McGuinness is sanguine about the fact that the prospect of a Sinn Féin Minister for Education might not be quite so welcome in the South. The concerns of some of the Republic’s politicians and the electorate with regard to Sinn Féin’s links to terrorism don’t seem to worry him.
“It may be convenient for people at the time of an election to raise spectres in an attempt to frighten the electorate,” he said. “We have to work our way through that with people, the best example of what we do is the work of our elected representatives”.
He believes genuinely that the only people who do not believe Sinn Féin is dedicated to peace are “rejectionist unionists”.

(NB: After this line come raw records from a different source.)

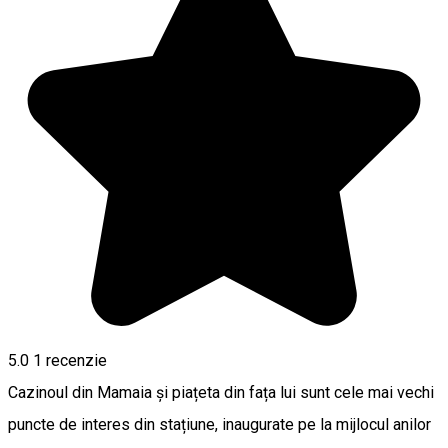
5.0
1 recenzie
Cazinoul din Mamaia și piațeta din fața lui sunt cele mai vechi
puncte de interes din stațiune, inaugurate pe la mijlocul anilor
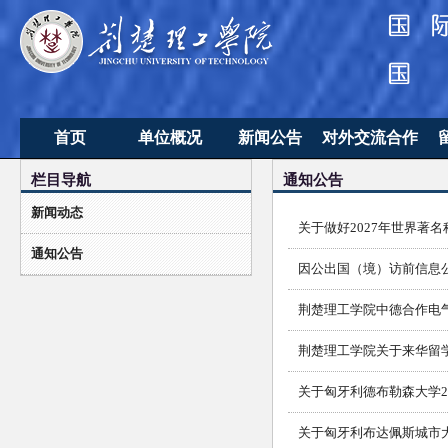
首页
单位概况
新闻公告
对外交流合作
栏目导航
通知公告
单位简介
新闻动态
合作办学项目
新闻动态
机构设置
通知公告
教工留学研修
关于做好2027年世界著
通知公告
学生海外交流
国
因公出国（境）访前信息
荆楚理工学院中德合作电
荆楚理工学院关于来华留
关于匈牙利德布勒森大学2
关于匈牙利布达佩斯城市大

“People on this island are aware of our contribution to the peace process, they have seen us in government and know we are as good as anybody else. Or, as some have said to me, better than anyone else.”
Then McGuinness smiled his thin-lipped smile, clearly relishing the imminent political challenge for his party and you can’t help thinking back to another challenge, another election campaign, when he sat in a car, rain spitting down from the dark clouds over the Derry Road in Omagh.
It was May last year, just before Sinn Féin improved its showing in the UK election. Soldiers from the nearby British army barracks poked rifles into bushes and carried out spot checks on passing cars. A fair-haired soldier, patrolling the middle of the busy road, stopped the car directly in front of McGuinness’s.
Inside were Sinn Féin Assembly member Pat Doherty and his election team, who were hot on the campaign trail.
A clearly impatient McGuinness glared over in the direction of the soldier, who was deep in conversation with Doherty through the window of the car in front. Pat Doherty, the Sinn Féin vice-president, had mischievously handed the soldier an election leaflet.
Soldier: “What’s your policy?”
Doherty: “Brits out.”
The delay proved too much for Martin McGuinness. Before you could say “Aye, Minister”, a besuited McGuinness hopped out of the car and stood in front of the soldier demanding he stop “this harassment” of his Sinn Féin colleagues.
It was a bizarre spectacle to witness. Northern Ireland’s Minister for Education fingering the jacket of a British army soldier, asking for his name, his rank and the name of his commanding officer.
“Have you nothing better to be doing?” he growled, his Bogside accent sounded suddenly menacing. “Why are you doing this, anyway?” Someone asked the uncomfortable looking squaddie whether he knew the identity of the irate gentleman.
“I know who you are,” the sergeant assured McGuinness politely.
“I just want to get the details of the people in the car and then you can all go on your way.”
The Mid-Ulster MP continued to complain loudly while members of Sinn Féin hovered around. There was a tense moment before the man in the uniform said: “OK, sir. I will just let you all go on.”
“That would make sense wouldn’t it?” said McGuinness savouring the moment.
“Yes,” agreed the soldier. “Yes it would.”
Confrontation over, they piled back into the cars.
“I haven’t done that in years,” grinned McGuinness, mission completed. The boy general may have moved on but it’s still best not to get in the Minister’s way.